Investors Wait on Word of Ambac Rescue
Ambac Financial shares were edging higher early Monday, as investors await word of a reportedly imminent bailout deal from a consortium of banks.
Big money-center banks that have the greatest exposure to Ambac are said to be ponying up between $2 billion to $3 billion in a plan that would see it break itself into two halves, according to sources. One would house policies for conservative debt including municipal bonds, and another would backstop losses on structured debt, which is dropping in value due to the slumping mortgage market.
In a note Monday, Banc of America Securities analyst Tamara Kravec said that still might not be enough to stave off ratings downgrades, according to the Associated Press. A hit to the bond insurer's largely pristine rating -- already downgraded to double-A by Fitch Ratings -- could debilitate Ambac's ability to win new business.
"In our view, there is still a meaningful risk of downgrades for Ambac," Kravec wrote in the note. "Moreover, the question would remain: is $3 billion enough?"

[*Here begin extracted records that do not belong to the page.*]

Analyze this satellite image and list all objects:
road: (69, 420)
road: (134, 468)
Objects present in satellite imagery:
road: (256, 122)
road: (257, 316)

Late Friday, CNBC first reported that a bank consortium that has been hashing over a bailout of Ambac over the past several weeks had begun to make "significant progress" that could see a plan come to fruition by as early as Monday. The television report sent stocks soaring to the close.
Such an Ambac breakup would likely bolster the staid muni bond exposures and help it retain its triple-A rating, while providing a backstop in the form of the capital infusion from the money-center banks that include Citigroup, Wachovia Bank, Barclays Capital, UBS, Royal Bank of Scotland, BNP Paribas and Société Générale.